1. Situated learning. A critical element of fostering learning is to have students carry out tasks and solve problems in an environment that reflects the multiple uses to which their knowledge will be put in the future. Situated learning serves several purposes. First, students come to understand the purposes or uses of the knowledge they are learning. Second, they learn by actively using knowledge rather than passively receiving it. Third, they learn the different conditions under which their knowledge can be applied. As we pointed out in the discussion of Schoenfeld’s work, students have to learn when to use a particular strategy and when not to use it (i.e., the application conditions of their knowledge). Fourth, learning in multiple contexts induces the abstraction of knowledge, so that students acquire knowledge in a dual form, both tied to the contexts of its uses and independent of any particular context. This unbinding of knowledge from a specific context fosters its transfer to new problems and new domains. For example, reading and writing instruction might be situated in the context of students putting together a book on what they learn about in science. Dewey created a situated learning environment in his experimental school by having the students design and build a clubhouse (Cuban, 1984), a task that emphasizes arithmetic and planning skills.

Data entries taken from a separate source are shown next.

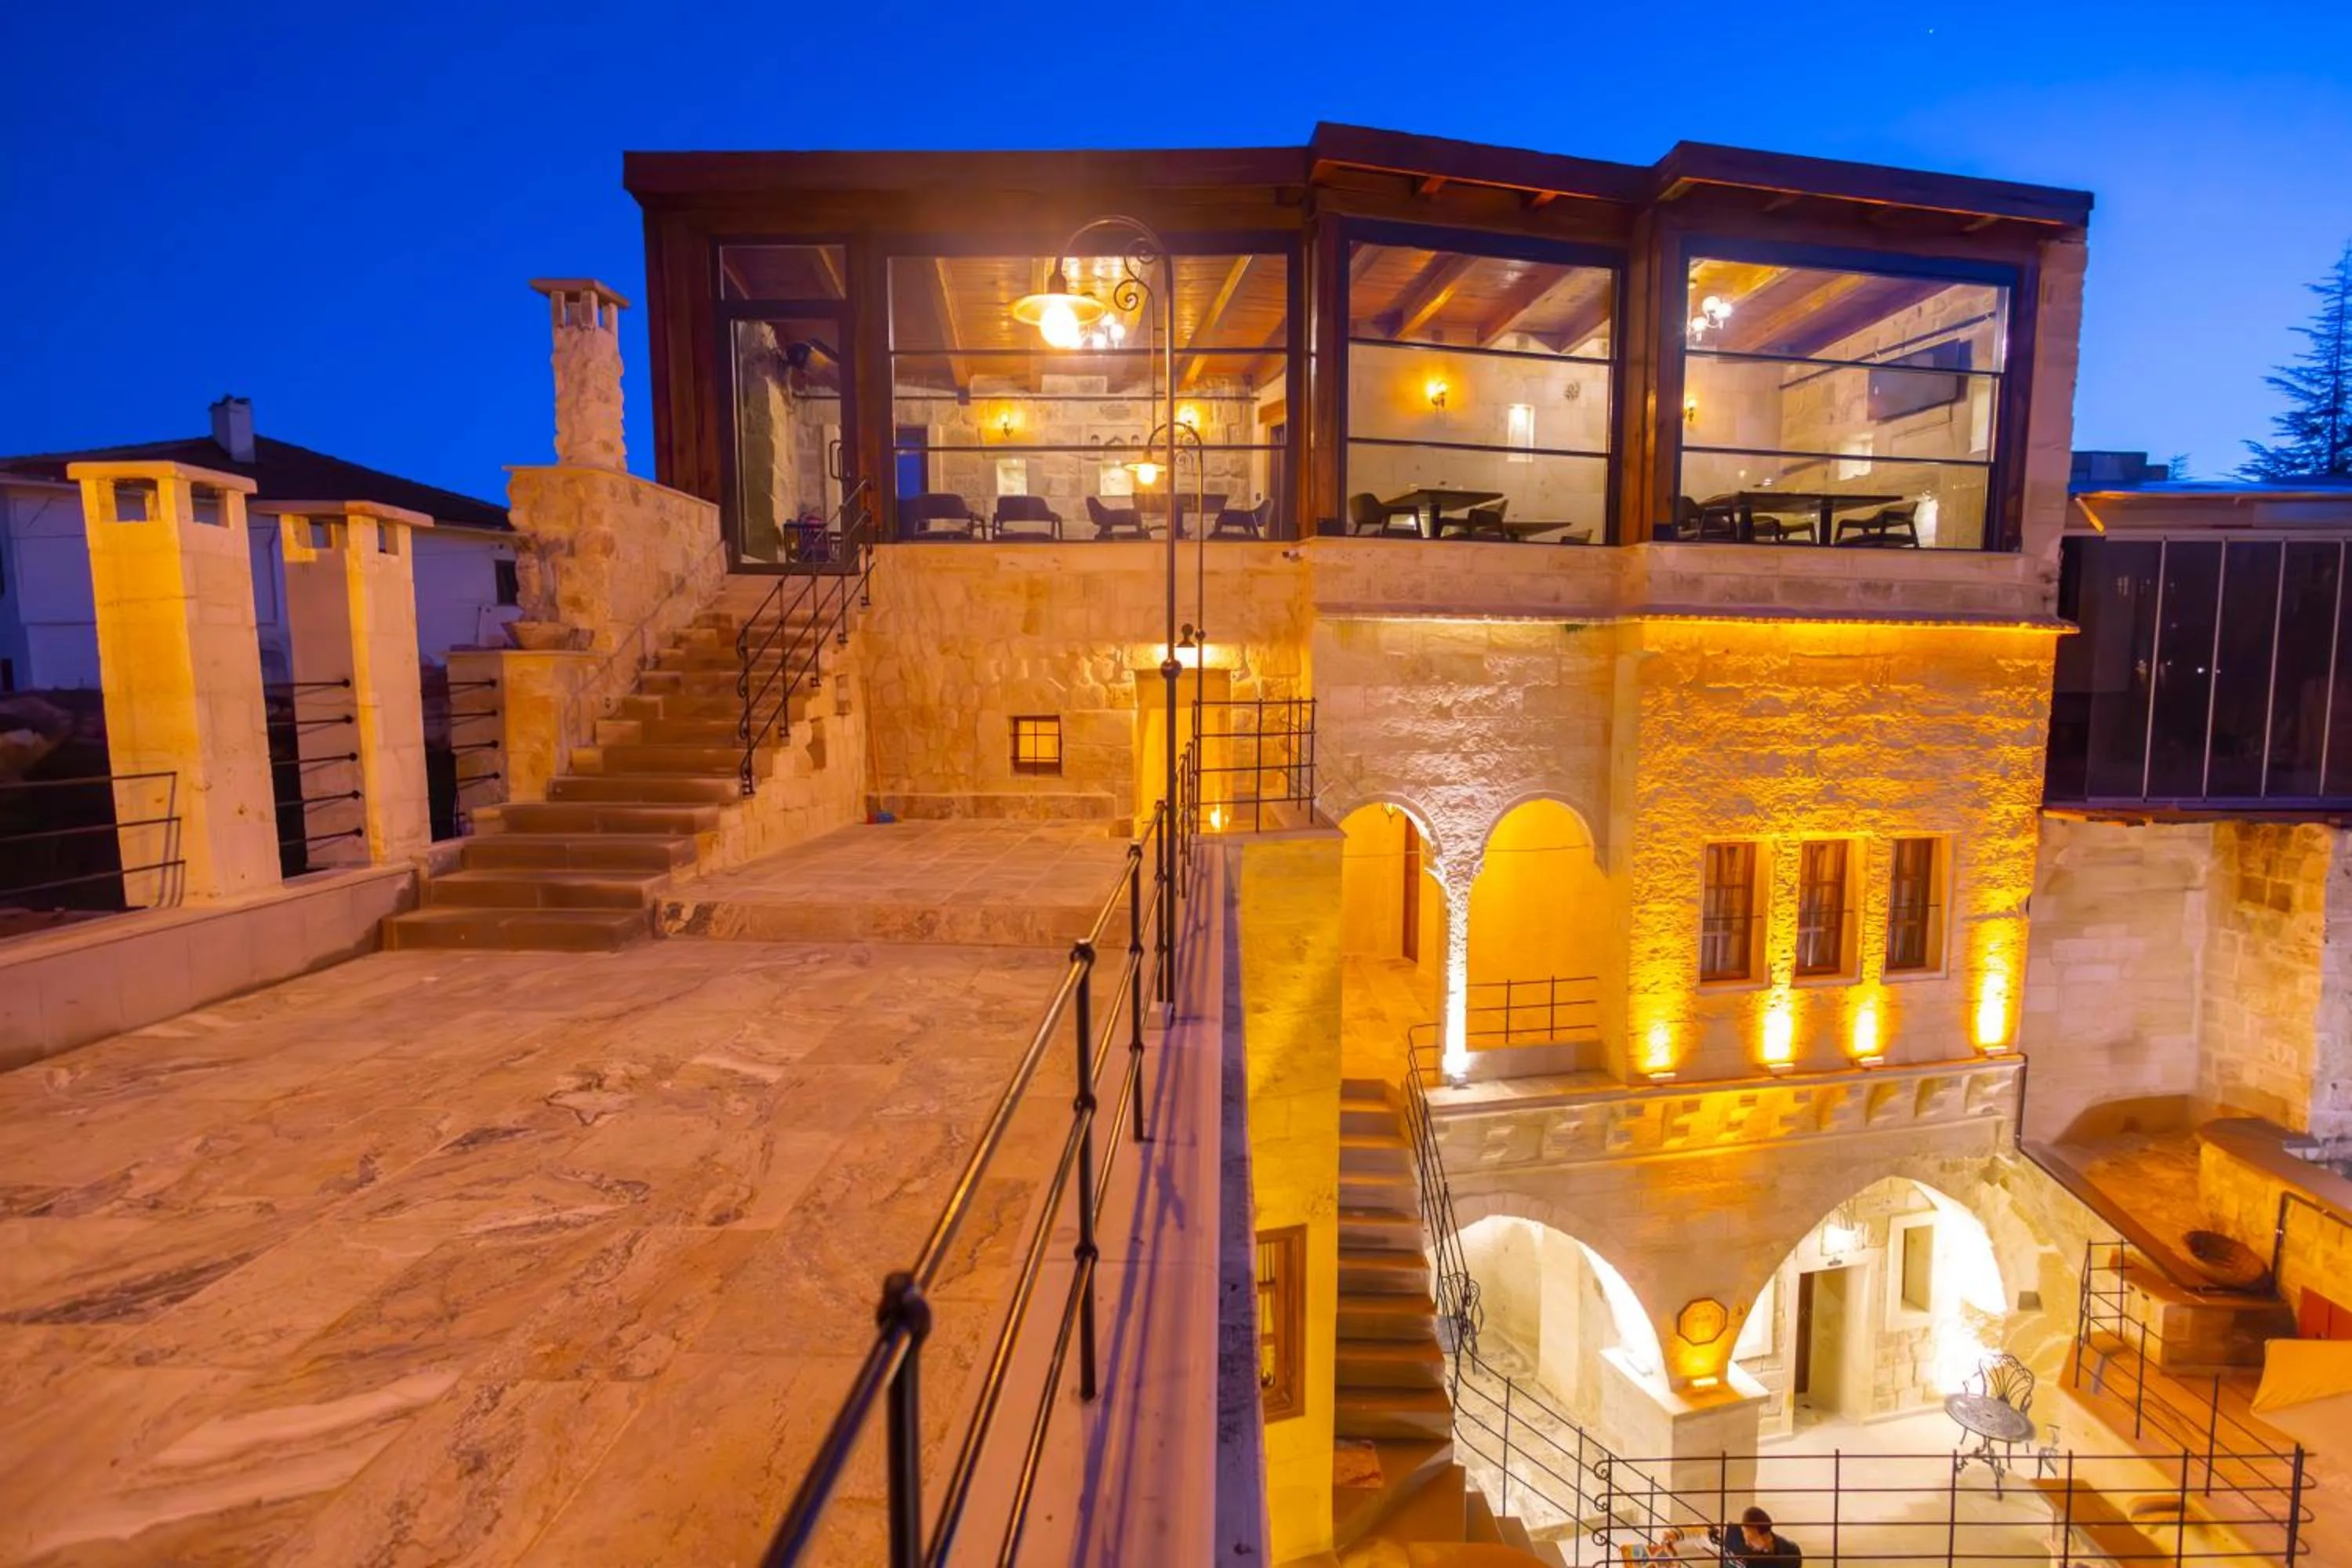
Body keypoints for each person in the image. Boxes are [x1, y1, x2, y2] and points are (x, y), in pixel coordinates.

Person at [1706, 1507, 1801, 1565]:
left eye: (1751, 1539)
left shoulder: (1789, 1554)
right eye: (1743, 1533)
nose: (1747, 1542)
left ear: (1766, 1536)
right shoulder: (1731, 1533)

2. Community of practice refers to the creation of a learning environment in which the participants actively communicate about and engage in the skills involved in expertise, where expertise is understood as the practice of solving problems and carrying out tasks in a domain. Such a community leads to a sense of ownership, characterized by personal investment and mutual dependency. It can’t be forced, but it can be fostered by common projects and shared experiences. Activities designed to engender a community of practice for reading might engage students and teacher in discussing how they interpret what they read and use those interpretations for a wide variety of purposes, including those that arise in other classes or domains.
3. Intrinsic motivation. Related to the issue of situated learning and the creation of a community of practice is the need to promote intrinsic motivation for learning. Lepper and Greene (1979) and Malone (1981) discuss the importance of creating learning environments in which students perform tasks because they are intrinsically related to an interesting or at least coherent goal, rather than for some extrinsic reason, like getting a good grade or pleasing the teacher. In reading and writing, for example, intrinsic motivation might be achieved by having students communicate with students in another part of the world by electronic mail (Collins, 1986; Levin, 1982).
4. Exploiting cooperation refers to having students work together in a way that fosters cooperative problem solving. Learning through cooperative problem solving is both a powerful motivator and a powerful mechanism for extending learning resources. In reading, activities to exploit cooperation might involve having students break up into pairs, where one student articulates his thinking process while the other student questions the first student about why he made different inferences. Cooperation can be blended with competition; for example, individuals might work together in groups to compete with other groups.